Non lasciate a disposizione cibo secco, se il gatto è abituato a mangiare esclusivamente crocchette, è bene fare prima un passaggio ad un buon umido e/o carne cotta.
Se il gatto è già abituato a mangiare umido, possiamo partire direttamente mescolando un po’ di carne cotta/scottata all’umido, aumentando gradualmente la quantità di carne a discapito dell’umido.
Una cosa fondamentale e differente rispetto ai cani, è ricordarsi che i gatti non tollerano digiuni superiori alle 12 ore, che in questa specie possono indurre lipidosi epatica. Pertanto, è da evitare il “pugno di ferro”, ed è molto più produttivo fare un passaggio graduale da alimentazione commerciale a naturale.

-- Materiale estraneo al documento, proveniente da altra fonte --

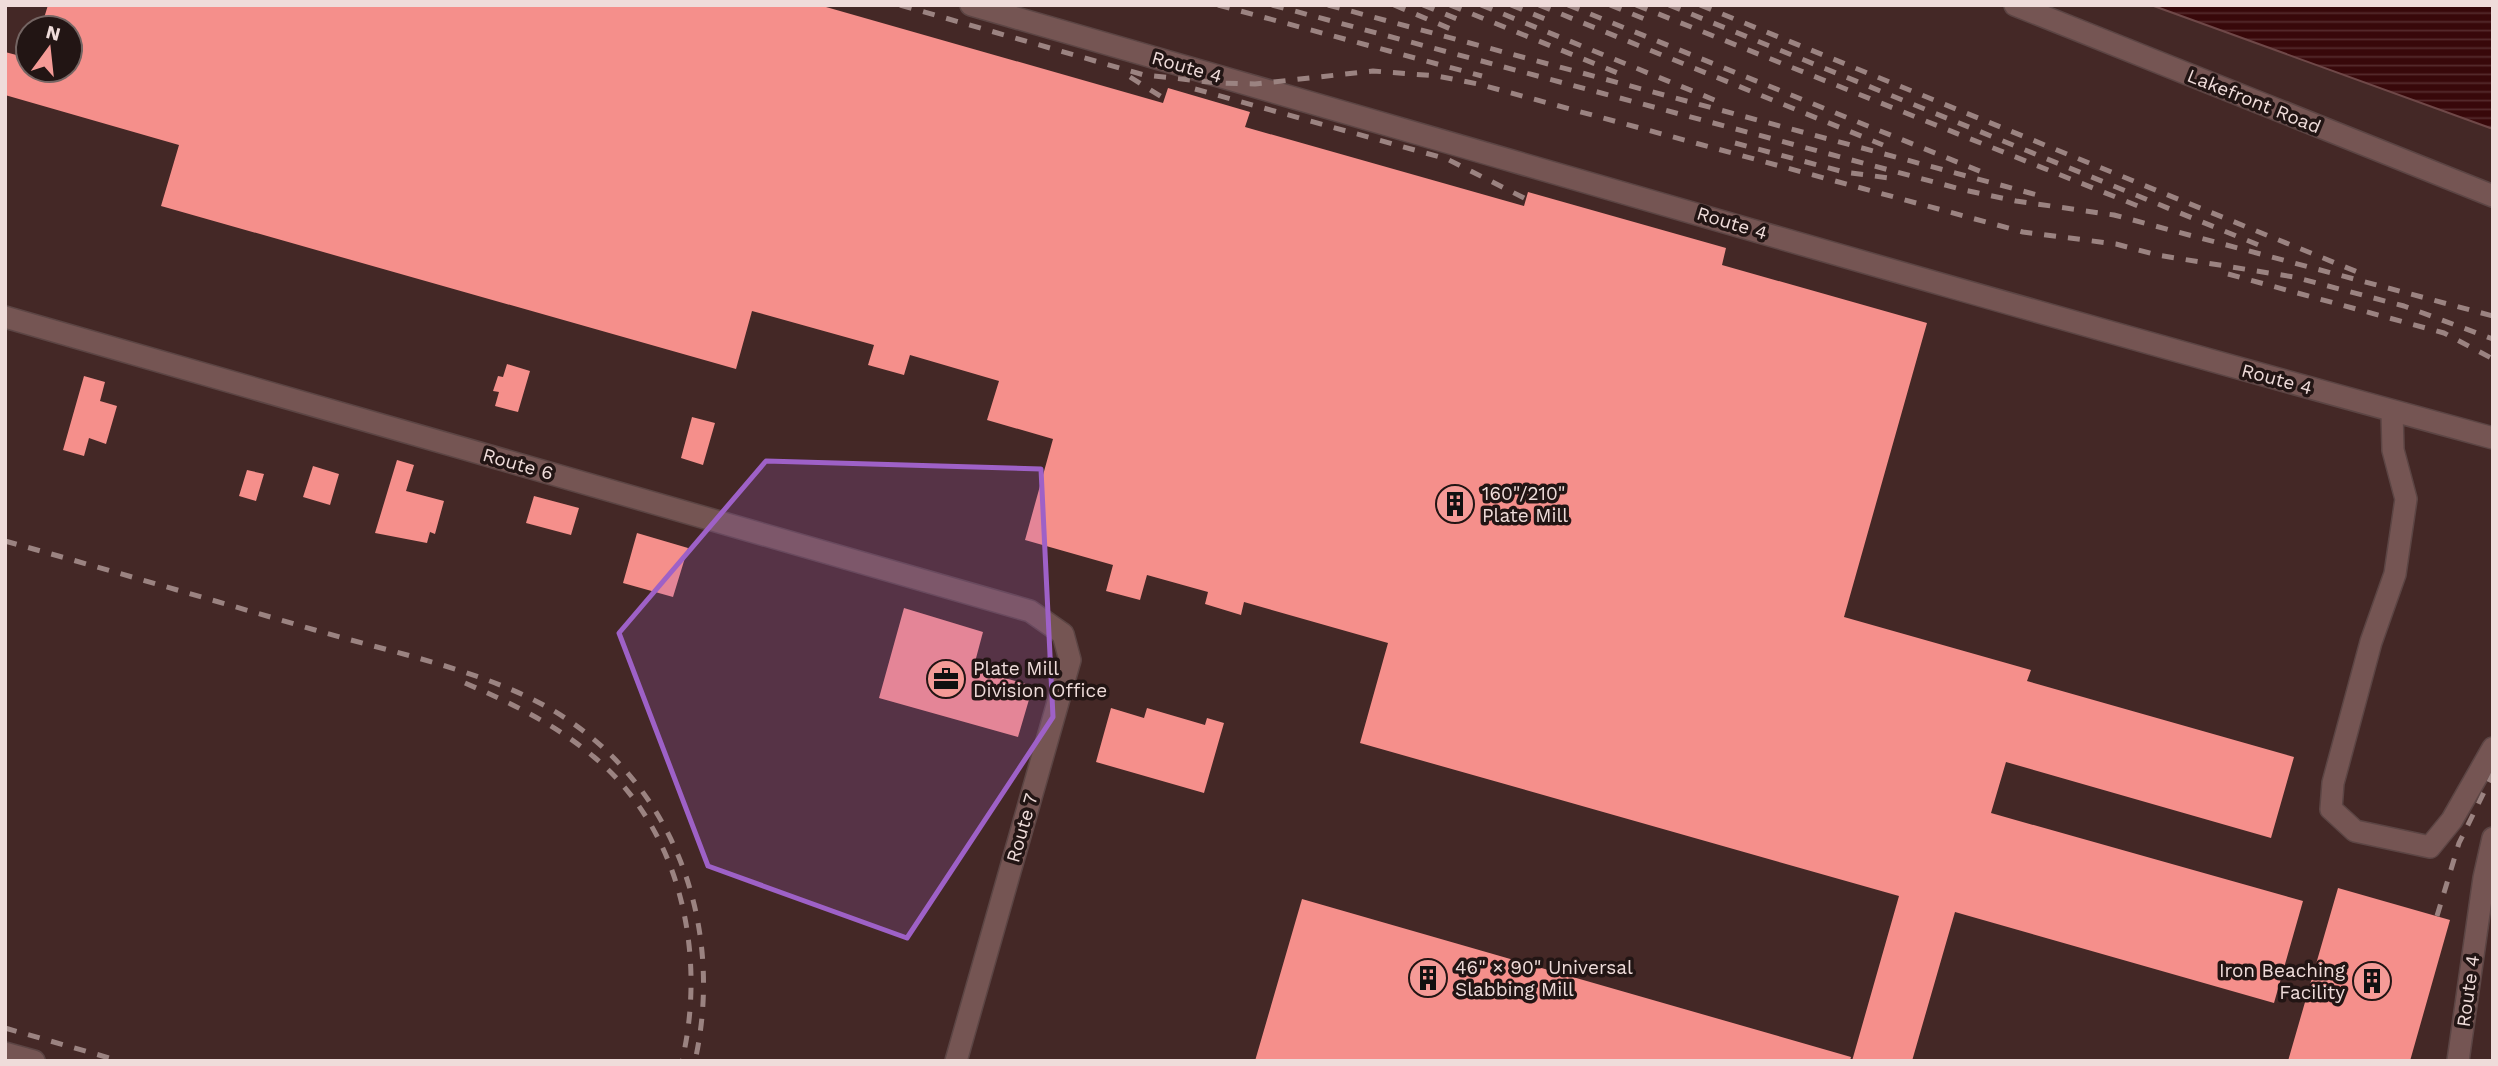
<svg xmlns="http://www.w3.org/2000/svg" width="2498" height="1066" font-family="'Work Sans',sans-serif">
<defs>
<pattern id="water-rules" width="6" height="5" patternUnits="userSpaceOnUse" patternTransform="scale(1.75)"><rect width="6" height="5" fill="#38080a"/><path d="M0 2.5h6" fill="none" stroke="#552b2d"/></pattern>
</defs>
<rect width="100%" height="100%" fill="#442826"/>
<path fill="url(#water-rules)" stroke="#6f4848" stroke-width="2" d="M2151,5h342v124z"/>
<path fill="#f58f8b" d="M48,5h771l344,98 5,-15 82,24 -5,15 279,79 4,-14 198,56 -4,17 205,58 -83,294 187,53 -4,11 267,76 -23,81 -265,-76 -15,51 312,88 -29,102 -319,-91 -43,149h-60l47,-165 -539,-153 28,-100 -144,-41 -3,13 -36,-11 3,-12 -61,-17 -7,25 -34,-9 7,-26 -88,-25 28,-101 -66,-19 12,-39 -89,-26 -6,20 -36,-10 6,-20 -122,-34 -16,58 -575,-163 18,-61 -174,-50v-43l23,6v12h42v-42h-29z
M507,364l23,7 -12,41 -23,-6 4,-14 -6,-1 5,-15 5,1z
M84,376l21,6 -5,19 17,5 -11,38 -17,-6 -5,18 -21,-6z
M692,417l23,6 -12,42 -22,-7z
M397,460l17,5 -8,26 38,10 -9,33 -5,-2 -3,11 -52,-10z
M313,466l26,8 -9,31 -27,-8z
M247,470l17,4 -8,27 -17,-5z
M534,496l45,12 -8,27 -45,-12z
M637,533l51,15 -15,49 -50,-14z
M904,608l79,24 -8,30 7,2 -2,7 53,15 -15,51 -139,-39z
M1111,708l33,10 3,-10 58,17 2,-7 17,5 -20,70 -108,-31z
M2338,888l112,32 -40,141h-122z
M1302,899l549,158 -1,4h-595z"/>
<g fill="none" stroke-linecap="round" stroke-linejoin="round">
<defs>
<path id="minor" d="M971,5c507,145 1013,295 1522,433
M2015,5l478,191
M5,317l1025,294 33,23 7,26 -114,401
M2392,411l1,39 13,49 -11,75 -24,68 -38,141 -2,26 24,22 75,16 22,-27 41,-72
M5,1053l29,8
M2458,1061l26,-183 9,-40"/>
</defs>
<use href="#minor" stroke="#5c4544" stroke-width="24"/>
<use href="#minor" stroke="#755553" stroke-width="21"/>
<path stroke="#9b8381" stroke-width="5" stroke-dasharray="12 12" stroke-linecap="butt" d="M900,5l244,70 75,8 36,1 118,-13 64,5 41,8 545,148 93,12 41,11 137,22 110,29 89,33
M1218,5l264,71
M1272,5l692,185 52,11 98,14 379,101
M1328,5l717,192
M1394,5l64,27
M1423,5l39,16
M1450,5l175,71
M1481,5l236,96
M1511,5l39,16
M1539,5l344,140
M1568,5l414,167
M1610,5l37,15
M1636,5l512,205
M1669,5l597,243
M1700,5l665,270
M1130,77l35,22
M1195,89l252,70 79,40
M1735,143l109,29 45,6
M2228,274l216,59 49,26
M5,541c104,29 207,59 310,89 72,21 149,36 217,69 136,67 195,219 163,362
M465,683c46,20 90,41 129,74 87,72 113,198 88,304
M2437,916l22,-73 34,-69
M5,1028l115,33"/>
</g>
<path fill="#9e61c7" fill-opacity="0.2" stroke="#9e61c7" stroke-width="5" stroke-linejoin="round" d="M766,461l275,8 12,248 -146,221 -199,-72 -89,-233z"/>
<defs>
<symbol id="building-disc" viewBox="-11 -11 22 22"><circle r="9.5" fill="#f59b97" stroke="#221514"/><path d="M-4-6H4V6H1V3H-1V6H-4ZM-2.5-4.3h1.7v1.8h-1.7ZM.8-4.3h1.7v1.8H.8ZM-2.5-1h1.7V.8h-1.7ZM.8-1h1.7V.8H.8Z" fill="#111"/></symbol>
<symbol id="office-disc" viewBox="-11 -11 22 22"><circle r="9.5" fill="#f59b97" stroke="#221514"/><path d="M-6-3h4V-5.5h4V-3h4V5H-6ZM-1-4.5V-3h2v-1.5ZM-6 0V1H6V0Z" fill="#111"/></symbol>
</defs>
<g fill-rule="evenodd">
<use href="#building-disc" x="1433" y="482" width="44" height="44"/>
<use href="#office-disc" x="924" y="657" width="44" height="44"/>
<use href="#building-disc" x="1406" y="956" width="44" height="44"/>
<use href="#building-disc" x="2350" y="959" width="44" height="44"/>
</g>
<g text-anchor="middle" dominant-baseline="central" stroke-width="7" stroke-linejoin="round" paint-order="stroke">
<g font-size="19" fill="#efdcda" stroke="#221514">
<text transform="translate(1187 67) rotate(16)">Route 4</text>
<text transform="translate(2254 101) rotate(22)">Lakefront Road</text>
<text transform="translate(1732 223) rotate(17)">Route 4</text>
<text transform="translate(2277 379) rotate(15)">Route 4</text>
<text transform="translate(518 464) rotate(16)">Route 6</text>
<text transform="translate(1022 828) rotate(-74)">Route 7</text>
<text transform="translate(2468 991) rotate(-82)">Route 4</text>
</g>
<g font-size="19" fill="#efdcda" stroke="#221514" text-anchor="start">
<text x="1482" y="493">160"/210"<tspan x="1482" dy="22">Plate Mill</tspan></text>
<text x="973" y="668">Plate Mill<tspan x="973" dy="22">Division Office</tspan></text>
<text x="1455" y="967">46" × 90" Universal<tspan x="1455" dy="22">Slabbing Mill</tspan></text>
<text x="2345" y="970" text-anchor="end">Iron Beaching<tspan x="2345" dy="22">Facility</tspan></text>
</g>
</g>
<rect width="2498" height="1066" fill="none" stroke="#efdcda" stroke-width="14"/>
<g transform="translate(49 49) rotate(15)"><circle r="33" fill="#221514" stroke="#746563" stroke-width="2"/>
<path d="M0-5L12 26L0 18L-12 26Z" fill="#f59b97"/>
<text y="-10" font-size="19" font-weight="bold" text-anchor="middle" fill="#efdcda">N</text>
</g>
</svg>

Per invogliare il gatto a passare a carne cruda, oltre a mescolarla in via transitoria con piccole quantità di umido, è buona norma variare il più possibili le fonti proteiche, alternando CSO di vari animali e pesce.
Sono differenti anche le percentuali dei diversi alimenti, per un gatto sano una buona linea guida è 80% CSO, 10% OP e 10% frattaglie

Disintossicazione dal cibo industriale
Durante il passaggio alla BARF c’è una fase di disintossicazione che può durare anche alcuni mesi, in funzione del periodo nel quale il cane ha mangiato alimentazione industriale.
Episodi di diarrea, vomito, forfora o prurito sono normali conseguenze della disintossicazione.
Se il cane ha diarrea persistente, dai 2 o 3 giorni in poi, potrebbe non tollerare una proteina.
Tenete monitorato il vostro cane/gatto durante il passaggio a BARF e se i sintomi durano troppo a lungo, o sono troppo intensi, confrontatevi con il vostro Medico Veterinario di fiducia.